DATA ▸
- Opening Delimiter -

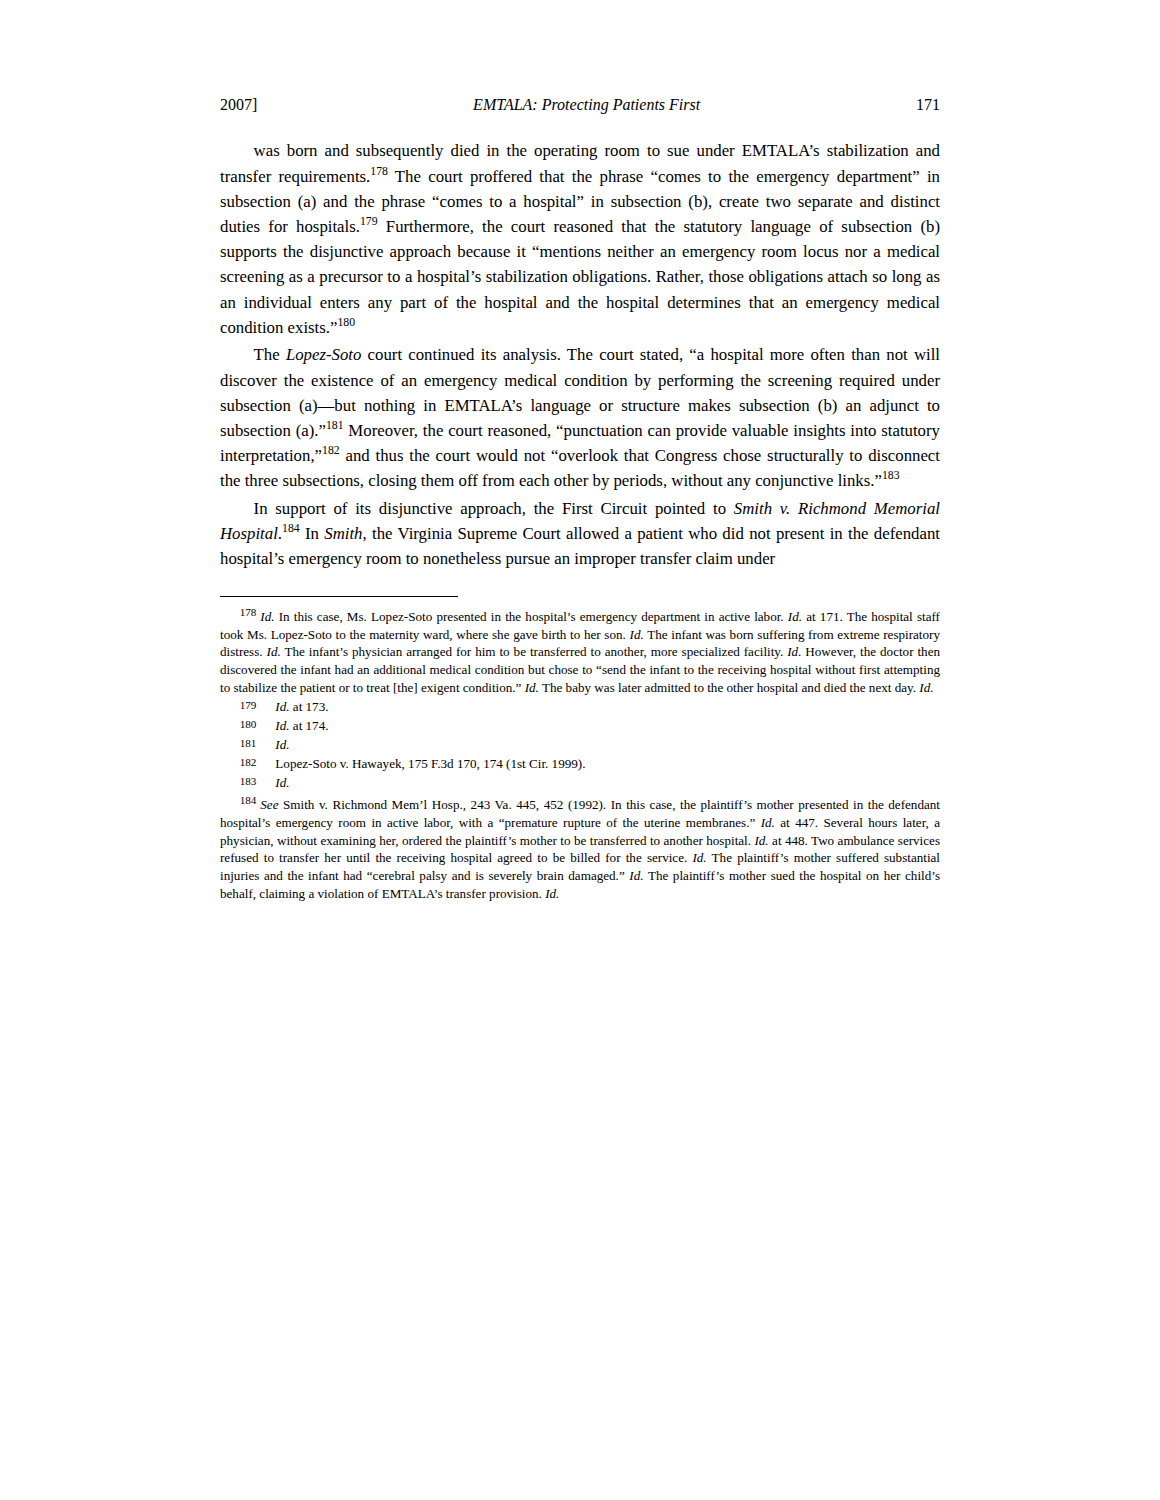2007] EMTALA: Protecting Patients First 171
was born and subsequently died in the operating room to sue under EMTALA’s stabilization and transfer requirements.178 The court proffered that the phrase “comes to the emergency department” in subsection (a) and the phrase “comes to a hospital” in subsection (b), create two separate and distinct duties for hospitals.179 Furthermore, the court reasoned that the statutory language of subsection (b) supports the disjunctive approach because it “mentions neither an emergency room locus nor a medical screening as a precursor to a hospital’s stabilization obligations. Rather, those obligations attach so long as an individual enters any part of the hospital and the hospital determines that an emergency medical condition exists.”180
The Lopez-Soto court continued its analysis. The court stated, “a hospital more often than not will discover the existence of an emergency medical condition by performing the screening required under subsection (a)—but nothing in EMTALA’s language or structure makes subsection (b) an adjunct to subsection (a).”181 Moreover, the court reasoned, “punctuation can provide valuable insights into statutory interpretation,”182 and thus the court would not “overlook that Congress chose structurally to disconnect the three subsections, closing them off from each other by periods, without any conjunctive links.”183
In support of its disjunctive approach, the First Circuit pointed to Smith v. Richmond Memorial Hospital.184 In Smith, the Virginia Supreme Court allowed a patient who did not present in the defendant hospital’s emergency room to nonetheless pursue an improper transfer claim under
178 Id. In this case, Ms. Lopez-Soto presented in the hospital’s emergency department in active labor. Id. at 171. The hospital staff took Ms. Lopez-Soto to the maternity ward, where she gave birth to her son. Id. The infant was born suffering from extreme respiratory distress. Id. The infant’s physician arranged for him to be transferred to another, more specialized facility. Id. However, the doctor then discovered the infant had an additional medical condition but chose to “send the infant to the receiving hospital without first attempting to stabilize the patient or to treat [the] exigent condition.” Id. The baby was later admitted to the other hospital and died the next day. Id.
179 Id. at 173.
180 Id. at 174.
181 Id.
182 Lopez-Soto v. Hawayek, 175 F.3d 170, 174 (1st Cir. 1999).
183 Id.
184 See Smith v. Richmond Mem’l Hosp., 243 Va. 445, 452 (1992). In this case, the plaintiff’s mother presented in the defendant hospital’s emergency room in active labor, with a “premature rupture of the uterine membranes.” Id. at 447. Several hours later, a physician, without examining her, ordered the plaintiff’s mother to be transferred to another hospital. Id. at 448. Two ambulance services refused to transfer her until the receiving hospital agreed to be billed for the service. Id. The plaintiff’s mother suffered substantial injuries and the infant had “cerebral palsy and is severely brain damaged.” Id. The plaintiff’s mother sued the hospital on her child’s behalf, claiming a violation of EMTALA’s transfer provision. Id.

- Closing Delimiter -

WORK TASK ▸ Please restate, exactly as written, the line that holds "179 Id. at 173." and all remaining lines of the data above, and only those.

ANSWER SPACE ▸
179 Id. at 173.
180 Id. at 174.
181 Id.
182 Lopez-Soto v. Hawayek, 175 F.3d 170, 174 (1st Cir. 1999).
183 Id.
184 See Smith v. Richmond Mem’l Hosp., 243 Va. 445, 452 (1992). In this case, the plaintiff’s mother presented in the defendant hospital’s emergency room in active labor, with a “premature rupture of the uterine membranes.” Id. at 447. Several hours later, a physician, without examining her, ordered the plaintiff’s mother to be transferred to another hospital. Id. at 448. Two ambulance services refused to transfer her until the receiving hospital agreed to be billed for the service. Id. The plaintiff’s mother suffered substantial injuries and the infant had “cerebral palsy and is severely brain damaged.” Id. The plaintiff’s mother sued the hospital on her child’s behalf, claiming a violation of EMTALA’s transfer provision. Id.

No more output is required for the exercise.